━━━━━ AVAILABLE RECORDS

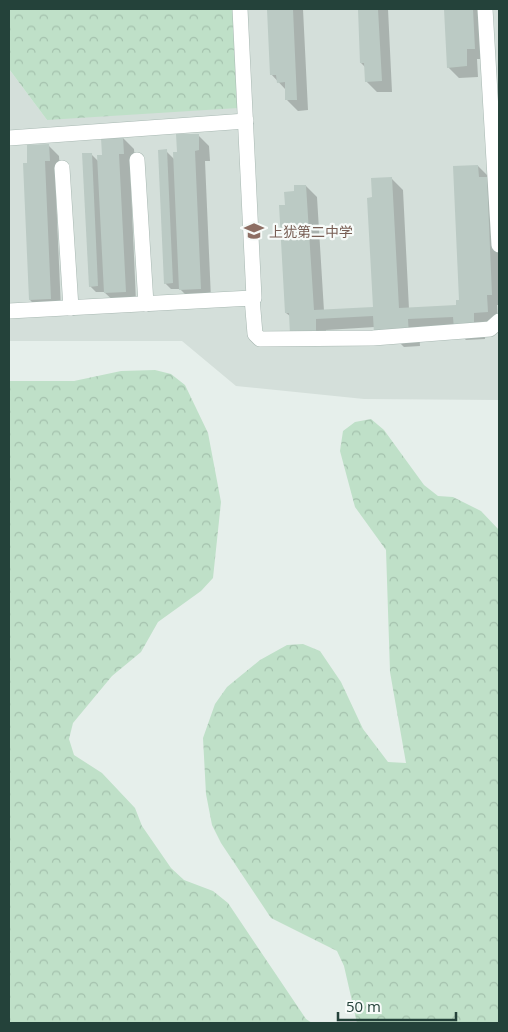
<svg xmlns="http://www.w3.org/2000/svg" width="508" height="1032" viewBox="0 0 508 1032" font-family="'Open Sans','Noto Sans SC',sans-serif">
  <style>
    .built { fill: #d4dfda }
    .forest { fill: url(#forest-crowns) }
    .shadow { fill: #0003 }
    .building { fill: #bbcac4 }
    .lines { fill: none; stroke-linecap: round; stroke-linejoin: round }
    .minor-casing { stroke: #a8b8b2; stroke-width: 16 }
    .tertiary-casing { stroke: #a8b8b2; stroke-width: 16 }
    .minor { stroke: #fff; stroke-width: 15 }
    .tertiary { stroke: #fff; stroke-width: 15 }
    .labels { text-anchor: middle; dominant-baseline: central; stroke-width: 4.5; stroke-linejoin: round; paint-order: stroke }
    .education-label { font-size: 14px; fill: #785e54; stroke: #f7fbf9; text-anchor: start }
  </style>
  <defs>
    <pattern id="forest-crowns" width="20" height="18" patternUnits="userSpaceOnUse" patternTransform="scale(1.25)"><rect width="20" height="18" fill="#bfe0c8"/><path d="M2 6a3 3 0 1 1 6 0M12 15a3 3 0 1 1 6 0" fill="none" stroke="#a4c1ad"/></pattern>
  </defs>
  <rect width="100%" height="100%" fill="#e6efeb"/>
  <!-- built -->
  <polygon class="built" points="233,9 499,9 499,400 364,399 236,386 182,341 9,341 9,69 47,120"/>
  <!-- forest -->
  <g class="forest">
    <polygon points="9,9 233,9 238,108 47,120 9,69"/>
    <polygon points="155,370 171,374 185,385 208,433 221,502 213,578 201,591 158,622 141,652 112,676 73,723 69,739 74,755 102,773 135,808 142,826 171,868 184,880 213,891 228,903 306,1019 312,1023 9,1023 9,381 74,381 121,371"/>
    <polygon points="371,419 384,430 424,485 438,496 453,497 481,511 499,530 499,1023 357,1023 344,966 337,951 271,918 221,843 212,825 206,794 203,738 215,704 227,687 260,660 287,645 303,644 320,651 341,682 363,729 388,762 406,763 390,672 386,550 355,507 340,451 343,431 355,422"/>
  </g>
  <!-- shadow -->
  <g class="shadow">
    <polygon points="268,9 303,9 308,110 298,111 287,100 286,90 271,74"/>
    <polygon points="359,9 388,9 392,92 377,92 366,81 365,67 361,63"/>
    <polygon points="445,9 482,9 485,59 477,59 478,77 459,78 448,67"/>
    <polygon points="198,135 209,146 210,161 205,161 211,299 191,300 180,289 171,289 165,283 166,151 174,159 179,153"/>
    <polygon points="123,138 134,149 135,164 130,164 136,302 116,303 104,292 96,292 90,286 91,154 99,162"/>
    <polygon points="48,145 59,156 60,172 55,172 61,310 41,311 30,300 29,164"/>
    <polygon points="478,166 489,177 499,228 499,305 497,305 498,322 484,323 485,339 466,340 455,329 419,329 420,346 404,347 399,342 375,327 326,330 327,344 286,313 286,206 295,193 306,186 317,197 324,311 374,308 374,198 392,179 403,190 409,309 458,306 460,301"/>
  </g>
  <!-- building -->
  <g class="building">
    <polygon points="267,9 293,9 297,100 285,100 285,82 277,83 276,75 270,75"/>
    <polygon points="358,9 378,9 382,81 365,82 364,63 360,63"/>
    <polygon points="444,9 473,9 475,49 467,49 467,66 447,68"/>
    <polygon points="176,134 199,134 199,150 195,151 201,289 179,290 173,152 177,152"/>
    <polygon points="123,137 124,154 119,154 126,292 104,293 97,155 102,155 101,138"/>
    <polygon points="49,144 50,161 45,161 51,299 29,300 23,163 27,163 27,145"/>
    <polygon points="167,149 173,283 164,284 158,150"/>
    <polygon points="82,153 92,153 98,286 89,287"/>
    <polygon points="478,165 479,177 487,177 492,295 487,295 488,312 474,313 474,329 454,329 453,317 408,319 409,336 374,333 373,316 316,319 316,333 290,335 289,313 285,313 279,205 285,205 284,192 294,191 294,185 306,185 314,310 373,307 367,198 372,197 371,178 392,177 399,308 456,305 456,300 459,300 453,166"/>
  </g>
  <g class="lines">
    <defs>
      <g id="minor">
        <polyline points="485,9 499,245"/>
        <polyline points="9,138 246,121"/>
        <polyline points="137,160 146,304"/>
        <polyline points="62,168 71,308"/>
        <polyline points="9,311 252,298 255,334 260,339 373,338 490,329 499,321"/>
      </g>
      <polyline id="tertiary" points="240,9 254,298 252,298"/>
    </defs>
    <!-- minor casing -->
    <use href="#minor" class="minor-casing"/>
    <!-- tertiary casing -->
    <use href="#tertiary" class="tertiary-casing"/>
    <!-- minor -->
    <use href="#minor" class="minor"/>
    <!-- tertiary -->
    <use href="#tertiary" class="tertiary"/>
  </g>
  <!-- icons -->
  <defs>
    <symbol id="school-bare" viewBox="-9 -9 18 18"><path d="M0-5L7-2L0 1L-7-2ZM-4 1L0 2.5L4 1V4Q0 6-4 4Z" fill="#8d6e63" stroke="#f7fbf9" stroke-width="2.5" paint-order="stroke"/></symbol>
  </defs>
  <g fill-rule="evenodd">
    <use href="#school-bare" x="240" y="217" width="28" height="28"/>
  </g>
  <g class="labels">
    <!-- education labels -->
    <g class="education-label">
      <text x="269" y="231">上犹第二中学</text>
    </g>
  </g>
  <!-- border -->
  <rect width="508" height="1032" fill="none" stroke="#24423a" stroke-width="20"/>
  <!-- scale -->
  <path d="M338 1012v8h118v-8" fill="none" stroke="#24423a" stroke-width="2.5"/>
  <text x="346" y="1012" font-size="15" fill="#24423a" stroke="#f7fbf9" stroke-width="4" paint-order="stroke">50 m</text>
</svg>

━━━━━━━━━━

ASSIGNMENT
Above are several records. Count the lines among them that contain "built" and give only the total.

ANSWER SPACE
3